Anything that isn't tested is broken

15 September 2015

And if we had any lingering doubt whatsoever in the eternal truth of that, it would have been quickly dispelled once more Windows users came along who actually did want to use the native build there!

Having not owned or had to write software for Windows now for … well, let's not think about how many years ago that was now; and since wine support for USB devices is still basically non-existent, it wasn't really much of a shock that there were a few teething problems still to sort out with that. But it was pleasantly close, and with the help of a very patient user who relayed details of what did and didn't work on their system we got this actually tested and confirmed working as expected there.

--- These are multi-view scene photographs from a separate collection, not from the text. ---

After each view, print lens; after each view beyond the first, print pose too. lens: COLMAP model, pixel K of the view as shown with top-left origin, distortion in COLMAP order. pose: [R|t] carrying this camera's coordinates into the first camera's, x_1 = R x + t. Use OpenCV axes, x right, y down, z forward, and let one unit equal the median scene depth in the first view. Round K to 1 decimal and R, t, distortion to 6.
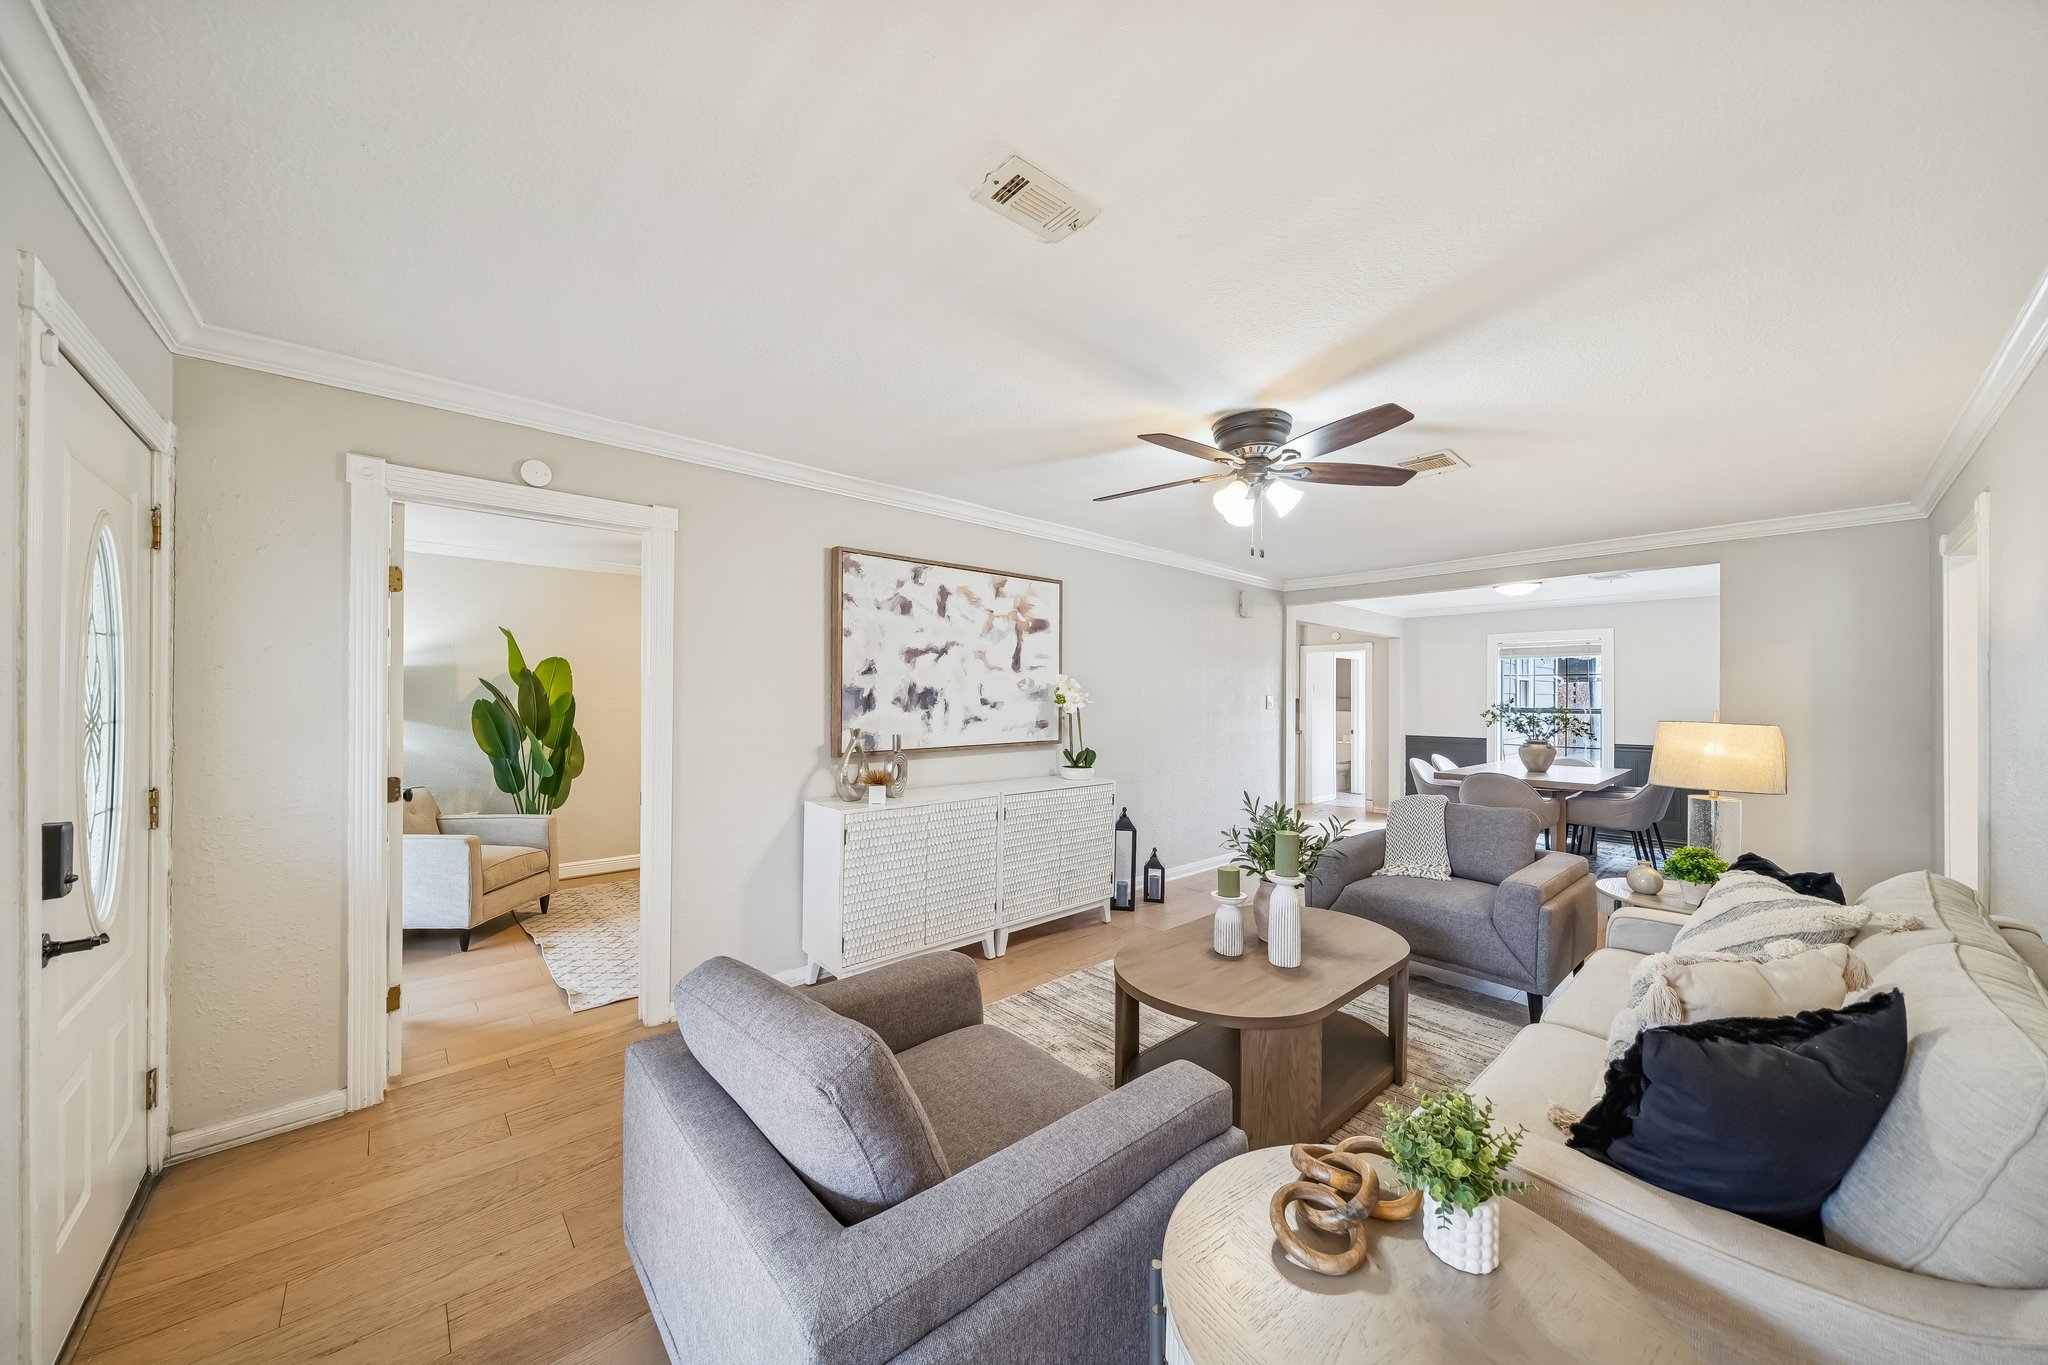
lens RADIAL K [[713.0, 0, 1019.1], [0, 713.0, 679.8], [0, 0, 1]] dist [0.000661, -0.000121]
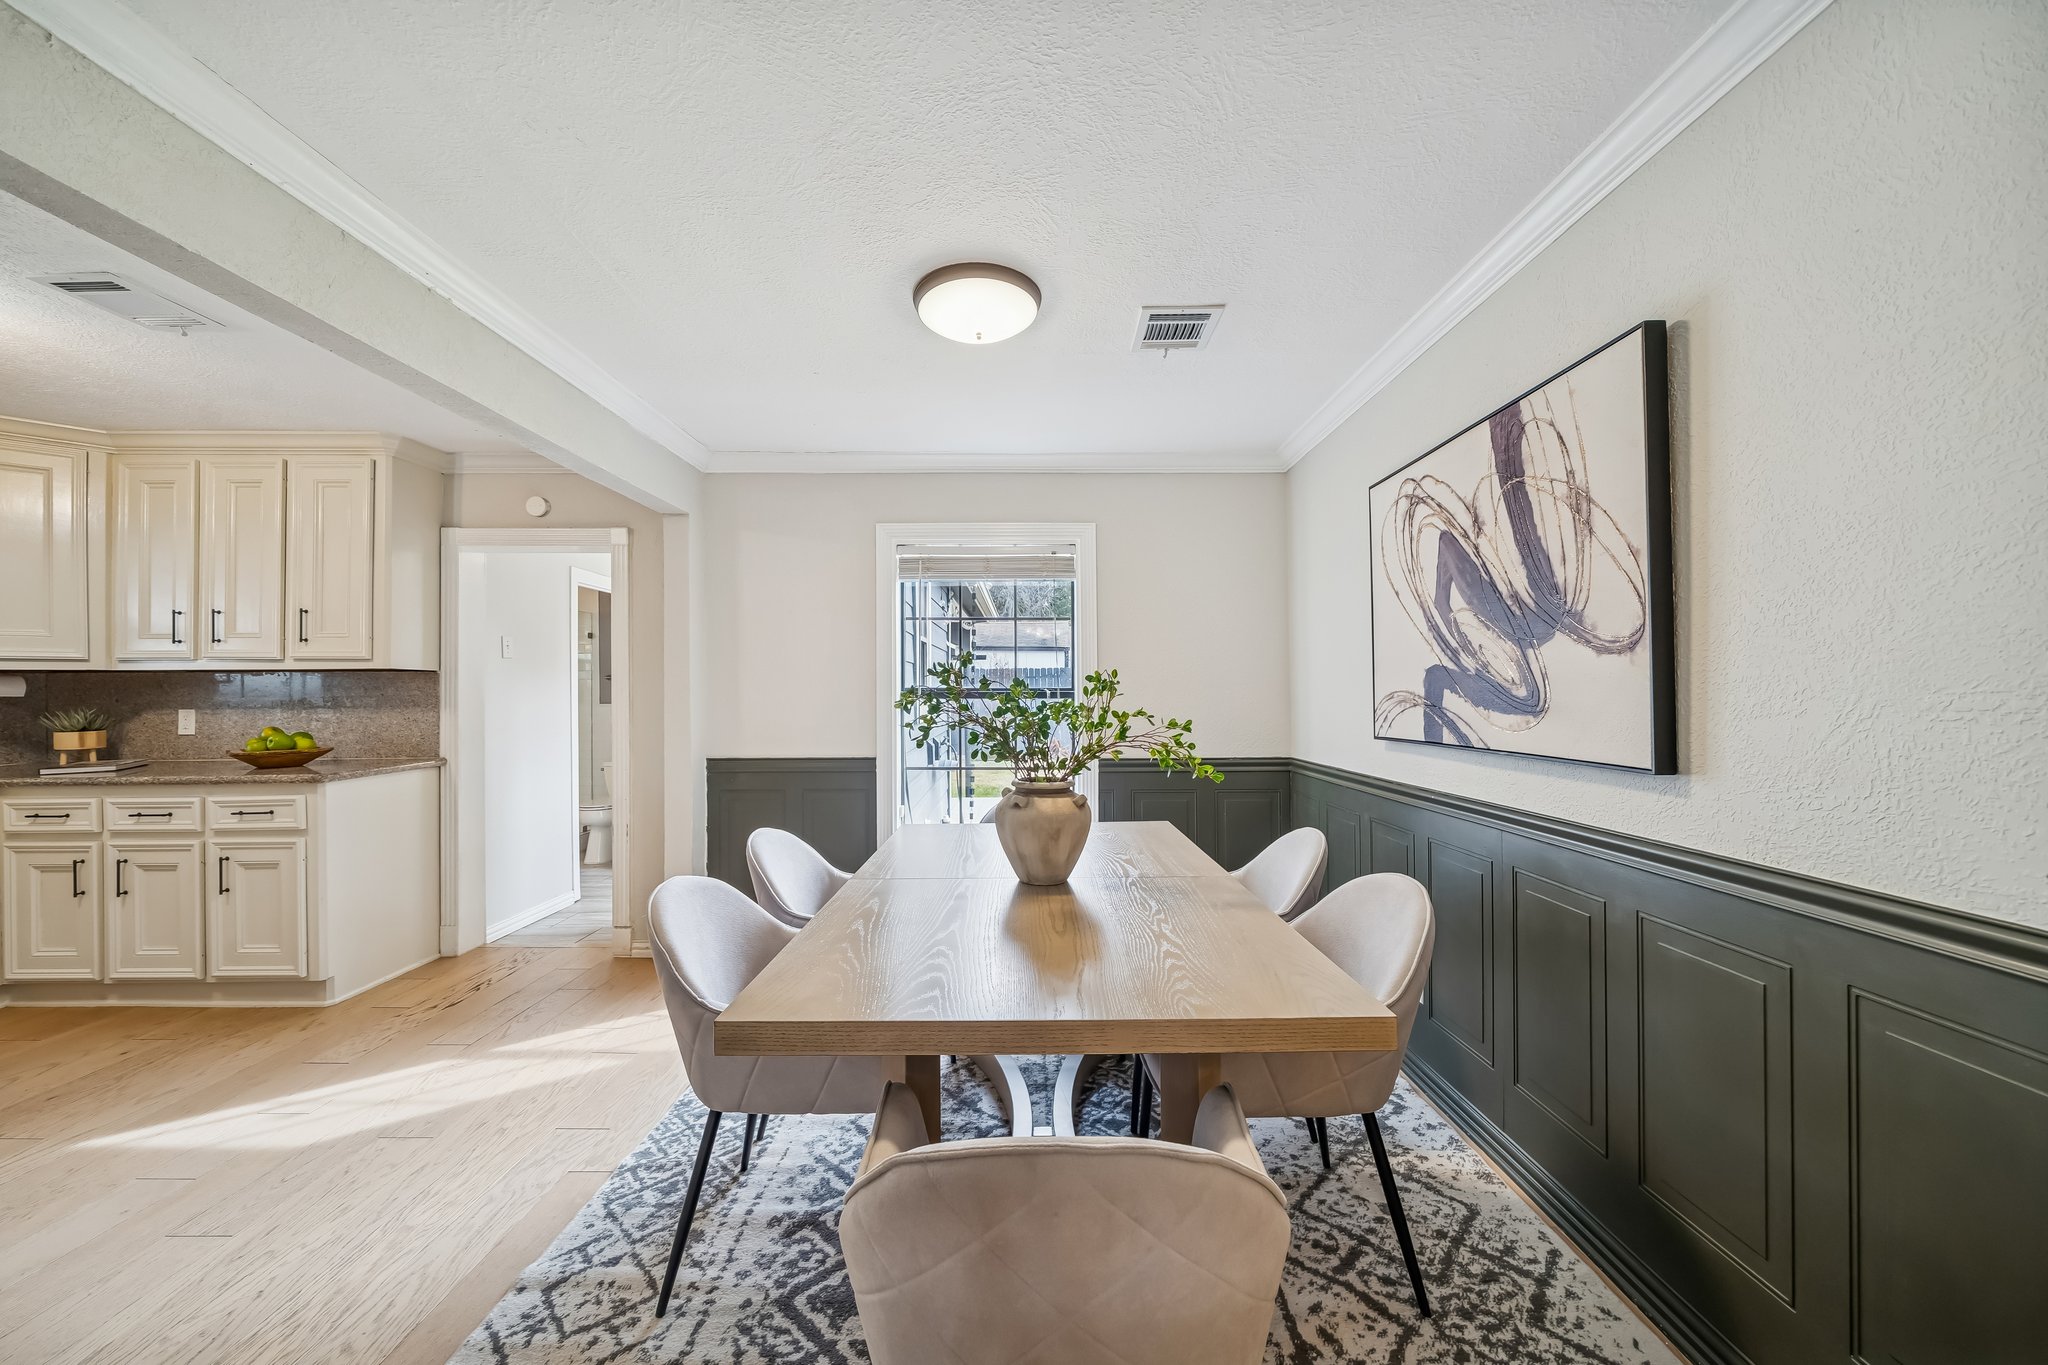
lens RADIAL K [[750.6, 0, 1026.1], [0, 750.6, 677.4], [0, 0, 1]] dist [-0.000054, 0.000005]
pose [[0.676293, 0.007240, 0.736597, 0.763327], [-0.012066, 0.999926, 0.001250, 0.060862], [-0.736534, -0.009733, 0.676330, 1.253956]]
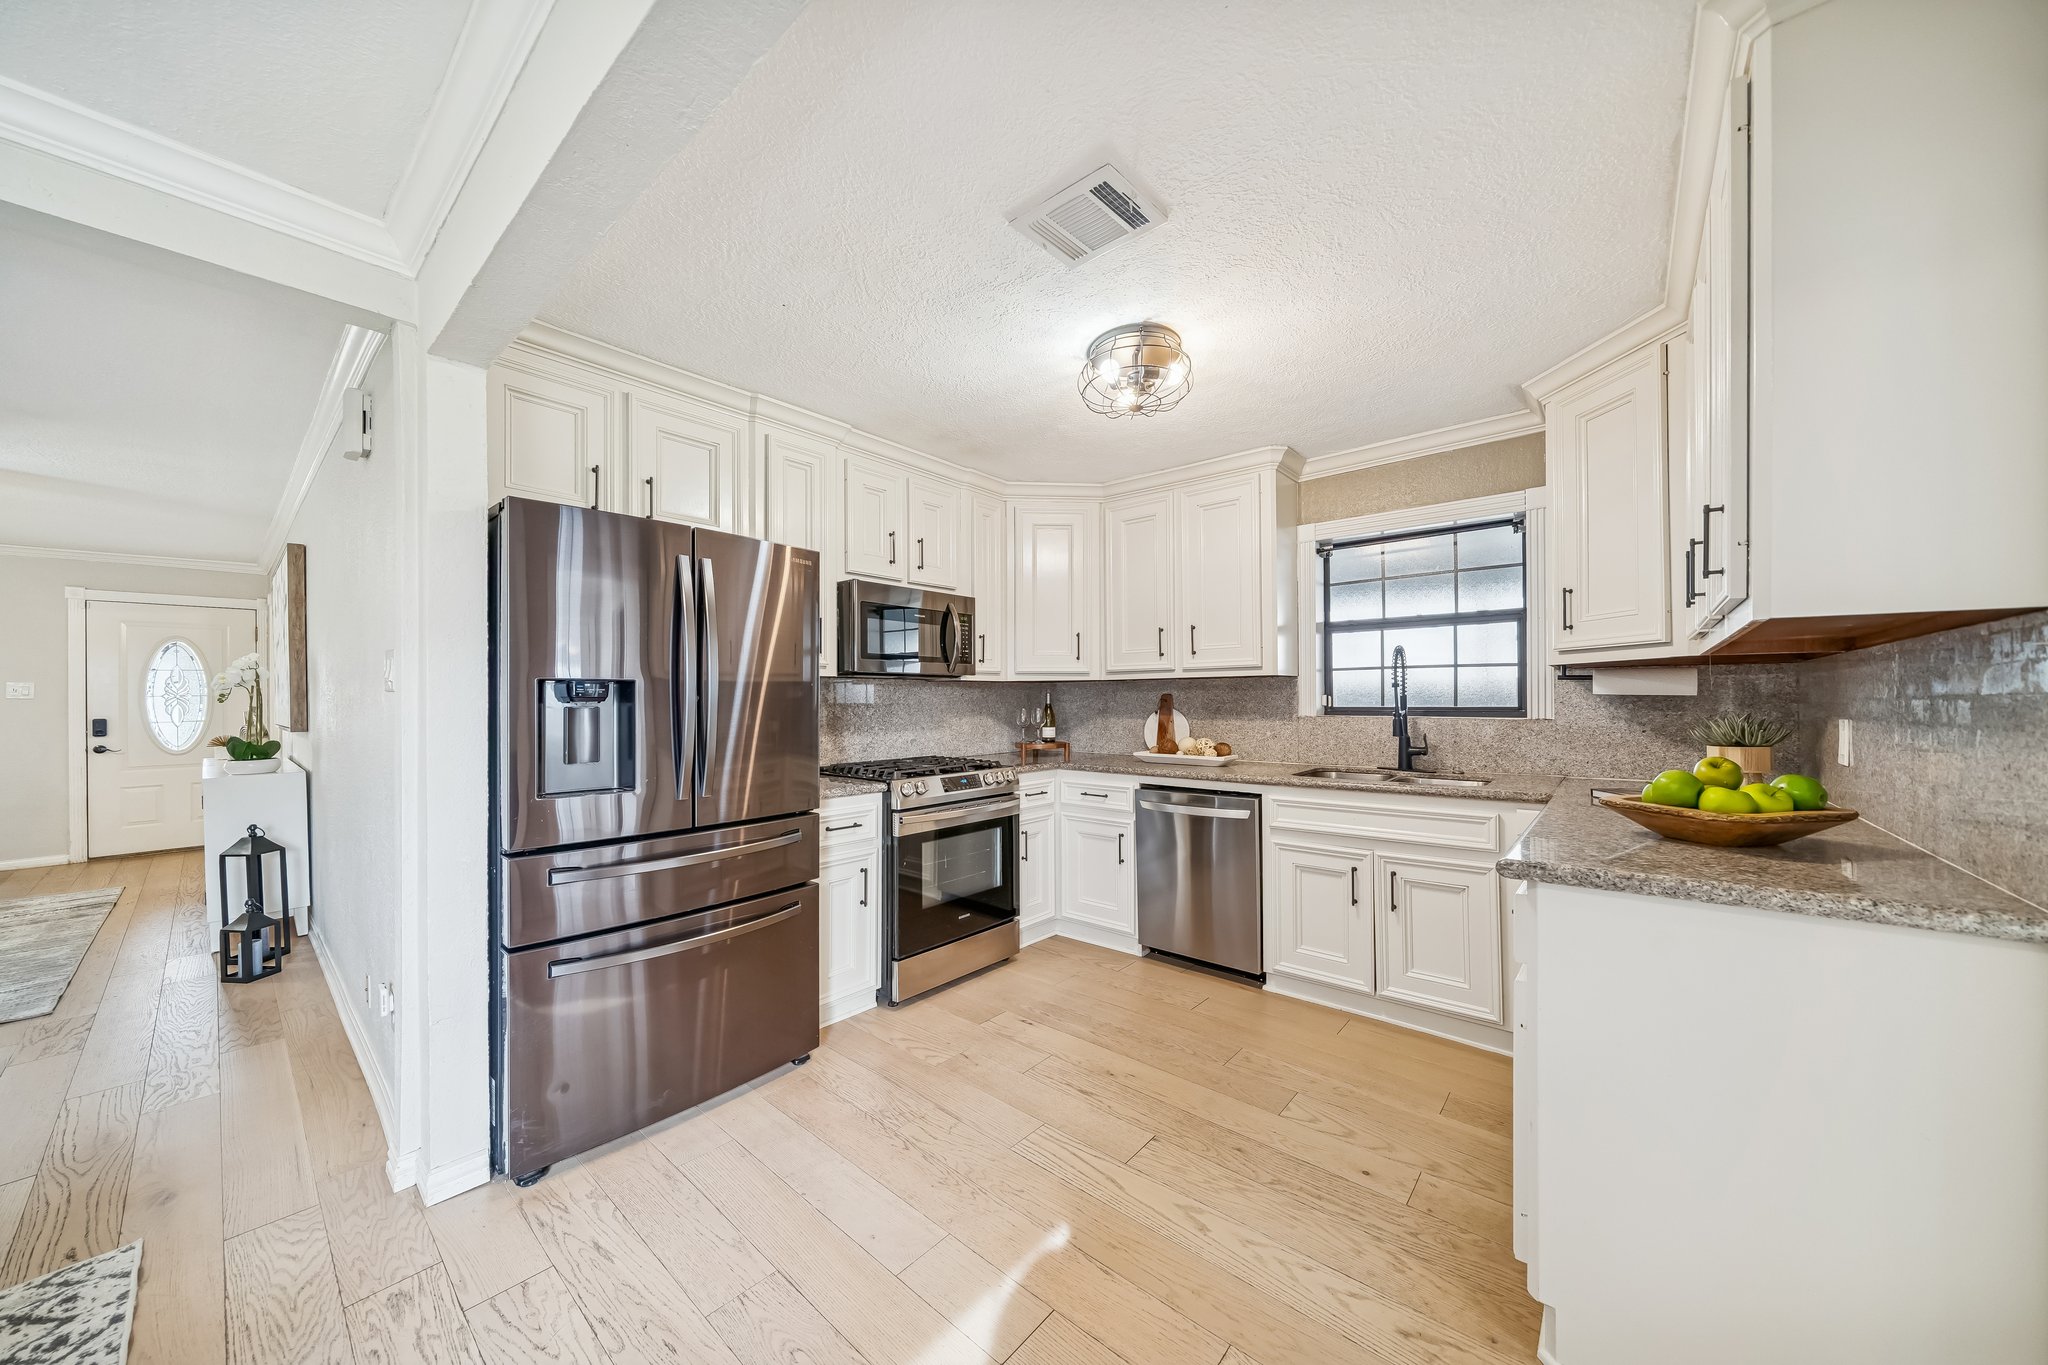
lens RADIAL K [[694.9, 0, 1001.4], [0, 694.9, 704.5], [0, 0, 1]] dist [-0.001139, -0.000050]
pose [[0.115931, 0.003334, -0.993252, 1.157932], [0.027931, 0.999588, 0.006615, 0.085306], [0.992864, -0.028510, 0.115790, 2.038888]]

I'd almost forgotten just how many amusing idiosyncrasies it has with respect to otherwise standard functions, and either I really have forgotten or it appears to have grown even more of them since I wrote code for it last, but so far it appears to be working well and we haven't had any new reports of trouble there yet.

Socket to me

28 July 2015

Well that didn't take long. Sorry BSD people, but the Windows users asked us to support their platform before you did. Which surprised me a little, but the squeaky wheel gets the grease, and so the first round of portability tweaks goes to them.

The response we've had from people so far has actually been rather awesome, thanks to all of you for the kind words of appreciation about the effort we've put into this and the suggestions for things it would also be useful to support. It caught us a bit off guard really, we'd barely had the website up for a week, and hadn't really told anybody about it except for our bank and shipping company (who wanted to see it before they'd talk to us about using the BitBabbler name with our accounts), when the first few people already started emailing us asking if we still had any we could sell. So getting the website completed, and posting updates here, has sort of played second fiddle to improving the software further in response to plenty of new user feedback.

The first major change was adding the ability obtain entropy directly from the device output pool via a UDP socket too. Having only options to send it to stdout or to the kernel was fine for our own needs, but neither of those were going to be much use for anyone wanting to use this on Windows. This is also useful for more than just those people though, since it means you now don't have to choose between using a device to feed entropy to the kernel or reading raw bits from it directly, you can just timeshare it to do both simultaneously if you ever need that.

It also means you don't actually have to run it on Windows to use the entropy from it in Windows applications. And so the first round of porting this to Windows stopped without it ever actually being tested there, with the BitBabbler instead running on a small ARM board, with a minimal install of Debian on it, feeding entropy to Windows applications over a private network segment. But the architectural changes that were needed for that got done, and it was successfully building with the mingw-w64 toolchain from Debian Stretch.

We've now added a udev rule and a system group to the Debian package, so that normal users without elevated privilege (other than being placed in the bit-babbler group) can access the device directly. We got a lot of requests from people who wanted good random numbers for purposes other than feeding entropy to the kernel, so this will make things a bit more flexible and user-friendly for them as well.